Sexual Content: Main characters are briefly seen naked, strategically holding items in front of their torsos. There’s a brief suggestion that a main character is a lesbian or is bisexual.
Profanity: There is a single term of deity.
Alcohol / Drug Use: None noted.
Page last updated May 1, 2021
The Mitchells vs. the Machines Parents' Guide
What causes the conflict between Katie and her dad? How do they learn to appreciate each other? What role does memory play in their change of heart? Do you have trouble getting along with a family member? What can you do to improve your relationship? What are the things you admire about this person? Have you told them?
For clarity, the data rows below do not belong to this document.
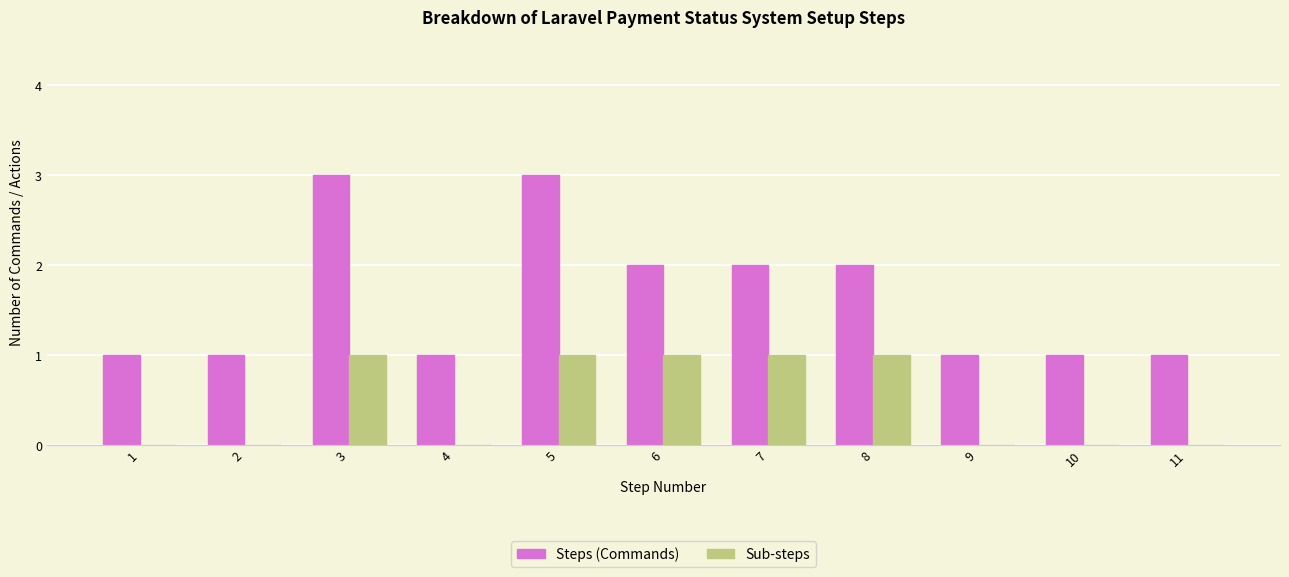

What is the difference between the Sub-steps values at 5 and 9?

1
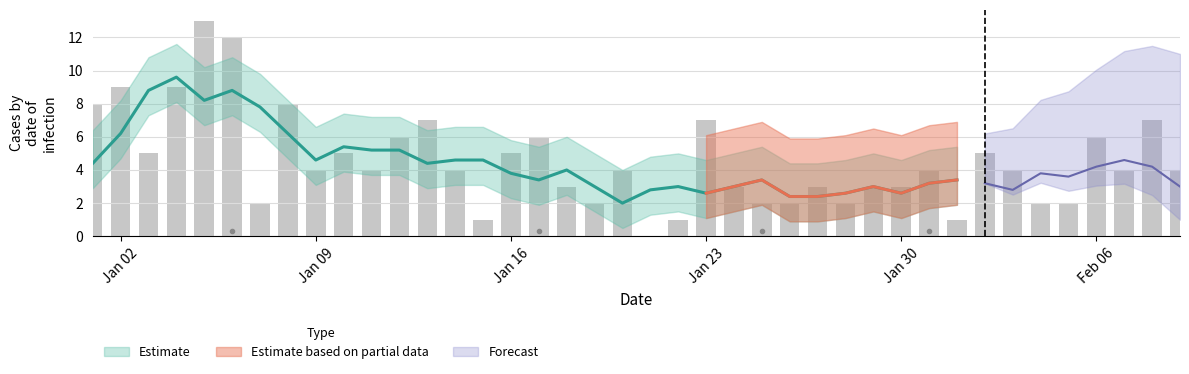

At which label does the data first exceed 4?

Jan 02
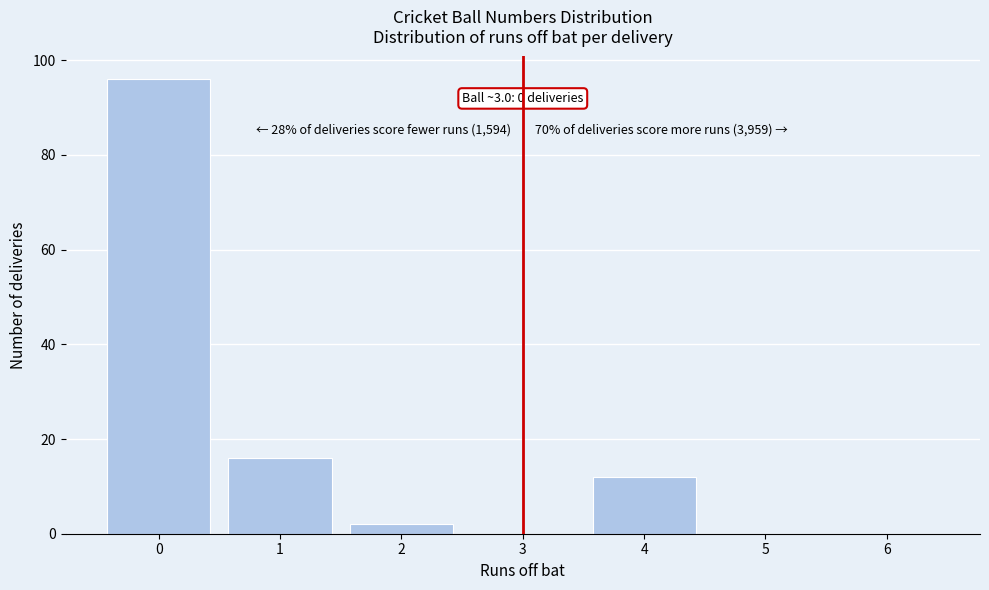

Over which range of the x-axis is the bar tallest?

-0.5 to 0.5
Loved this movie? Try these books…
If your kids are intrigued by robots, let them try a little DIY. Robert Malone’s Recycled Robots: 10 Robot Projects encourages kids to make their own from household objects. DIY robots mix with a mystery in Nick and Tesla’s Robot Army Rampage by Bob Pflugfelder and Steve Hockensmith.
Middle schoolers will appreciate the anarchic humor in James Patterson’s House of Robots, which tells the story of a family which includes various home-made robots.
Kids with a more serious bent will be interested in Robot by DK Publishing which covers the history of robots and artificial intelligence.
Related home video titles:
In Onward, two brothers join forces in a quest to complete a spell that will allow them to spend a day with their departed father.
For a change, a huge sentient robot is the good guy in the classic animated film, The Iron Giant.
Appliances go rogue and try to take over the world. The highly trained guinea pigs of G-Force are the only hope to defeat the bad guy.